The other day on the bus from Inverness to Ullapool, Scotland, I sat next to a guy who took a 15-minute video of the glens and mountains passing outside the window. That wouldn’t have been so unusual, except that he then proceeded to hunch over his smart phone and re-watch the entire 15 minutes of video. All the while, he was completely oblivious to the actual scenery that was flying past us right outside the bus.
“What is this world coming to?” I thought. Can it be that travel photography has completely removed us from the actual experience of traveling?
In today’s world, technology is increasingly present in our lives. Of course, photography has been around for a long time. However, the type of cameras we use, the way we take photos, and our level of accessibility to photo equipment has changed dramatically. In the old days of photography, rolls of film meant that we had to think more carefully about the number and quality of the photos we took.
With digital photography nowadays, however, it doesn’t matter how many photos are taken because they can all be deleted later if necessary. The sky (or rather, the size of the memory card) is the limit! This causes us to take dozens of often mediocre photos of every possible thing around us: the street, the bus, the trees, a friend, our shoes, our friend’s shoes….and so on.
In addition, cameras have become cheap and popular with the masses. It’s now become unthinkable to travel anywhere without having some sort of electronic device to record each and every moment. Whether we use cellphones, point-and-shoots, iPads, or DSLRs, we are obsessed with taking travel photos.
On my recent trip to Iceland I became very aware of this fact. Indeed, I started to realize that travel photography can have its downsides. I joined up with a group of people who were making a 7-day car trip around the Ring Road. Armed each with a digital camera, they were determined to “see” and record every bit of the island with the limited time they had. Consequently, they stopped off about every ten minutes to hurriedly take a set of photos, then jump back into the car and hit the road again. Sometimes, they didn’t even stop the car; they just held their cameras out the window and snapped away.
So what makes people behave this way? Well, we take travel photos for a number of different reasons. First of all, we take photos in order to keep some cherished mementos of our trip, and to remind us of all our wonderful memories. Secondly, we take travel photos because it’s just hard to resist. When we travel, we are exposed to many things that are new to us. And when we witness something new and fascinating, we get so excited that we turn to our cameras to capture every moment of it. Finally, and sadly enough, we take photos to prove something to our friends and family. Why else do we take photos of ourselves standing in front of famous monuments? Because we like to say, “Hey, I’ve actually been there!”
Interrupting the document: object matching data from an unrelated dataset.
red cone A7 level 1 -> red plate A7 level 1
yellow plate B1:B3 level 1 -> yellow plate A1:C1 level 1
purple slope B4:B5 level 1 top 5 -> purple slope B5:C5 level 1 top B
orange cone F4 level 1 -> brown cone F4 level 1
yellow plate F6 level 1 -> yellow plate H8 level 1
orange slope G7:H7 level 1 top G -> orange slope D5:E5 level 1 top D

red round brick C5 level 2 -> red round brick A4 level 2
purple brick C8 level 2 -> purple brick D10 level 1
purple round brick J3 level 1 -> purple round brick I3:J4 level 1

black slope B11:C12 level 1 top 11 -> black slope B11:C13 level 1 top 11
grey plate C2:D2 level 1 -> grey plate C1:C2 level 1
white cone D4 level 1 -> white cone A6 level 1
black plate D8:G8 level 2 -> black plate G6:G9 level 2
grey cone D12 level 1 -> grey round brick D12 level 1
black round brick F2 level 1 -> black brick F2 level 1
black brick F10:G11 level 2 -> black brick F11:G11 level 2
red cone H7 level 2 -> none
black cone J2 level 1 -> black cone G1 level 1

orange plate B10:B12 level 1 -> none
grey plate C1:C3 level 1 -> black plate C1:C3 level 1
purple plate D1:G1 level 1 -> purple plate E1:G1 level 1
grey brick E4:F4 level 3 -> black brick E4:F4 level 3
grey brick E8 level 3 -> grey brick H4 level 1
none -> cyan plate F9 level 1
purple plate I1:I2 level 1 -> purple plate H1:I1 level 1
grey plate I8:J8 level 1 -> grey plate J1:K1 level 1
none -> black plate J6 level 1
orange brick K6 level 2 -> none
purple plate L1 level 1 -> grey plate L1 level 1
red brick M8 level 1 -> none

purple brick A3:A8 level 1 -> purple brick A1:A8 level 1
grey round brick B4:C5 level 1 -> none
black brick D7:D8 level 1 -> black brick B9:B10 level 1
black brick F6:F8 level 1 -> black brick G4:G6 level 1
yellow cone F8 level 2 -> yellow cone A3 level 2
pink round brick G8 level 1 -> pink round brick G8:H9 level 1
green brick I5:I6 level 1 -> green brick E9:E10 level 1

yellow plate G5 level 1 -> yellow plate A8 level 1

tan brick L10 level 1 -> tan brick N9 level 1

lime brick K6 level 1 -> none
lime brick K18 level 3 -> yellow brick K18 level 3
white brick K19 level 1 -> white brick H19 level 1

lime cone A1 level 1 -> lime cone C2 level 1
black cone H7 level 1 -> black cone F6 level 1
But my question is this: Have we actually BEEN there? Being present in body is one thing. However, being present in mind and spirit is quite another thing entirely. My conclusion is that it’s not really possible to properly see or experience a place if one is constantly stuck behind a camera lens.
This is not a rant about what I think other people are doing wrong. I myself am quite often guilty of constantly taking photos. Lately, I’ve been thinking about my whole travel philosophy and weighing the upsides and downsides of travel photography. I’ve come to the conclusion that taking travel photos is a positive creative outlet, but that it can quickly become something negative.
Photography is undoubtedly a form of artistic expression and a way to capture memories. However, everything should be used in moderation, and this is no exception. Taking too many travel photos can actually make you blind to what’s happening right in front of you. It can keep you from letting yourself be immersed in the whole travel experience.
Thus, I have come up with a list of things that I have resolved to work on improving when it comes to my travel photography.
I resolve to:
- Not become anxious and/or stressed if there has been a missed photo opportunity.
- Stop constantly analyzing every street and landscape for the best angle from which to take a photo.
- Take time to just be in the moment and appreciate the sights, sounds, and smells of the place I’m in.
- Avoid taking photos of places if I haven’t spent at least one hour there.
- Compose purposefully and not just take photos of every single thing because I can.
- Take photos of people and places with a story and memories behind them. Those are the travel photos that I will actually cherish the most.
Do you constantly take photos when you travel? What do you think are some downsides to excessive travel photography?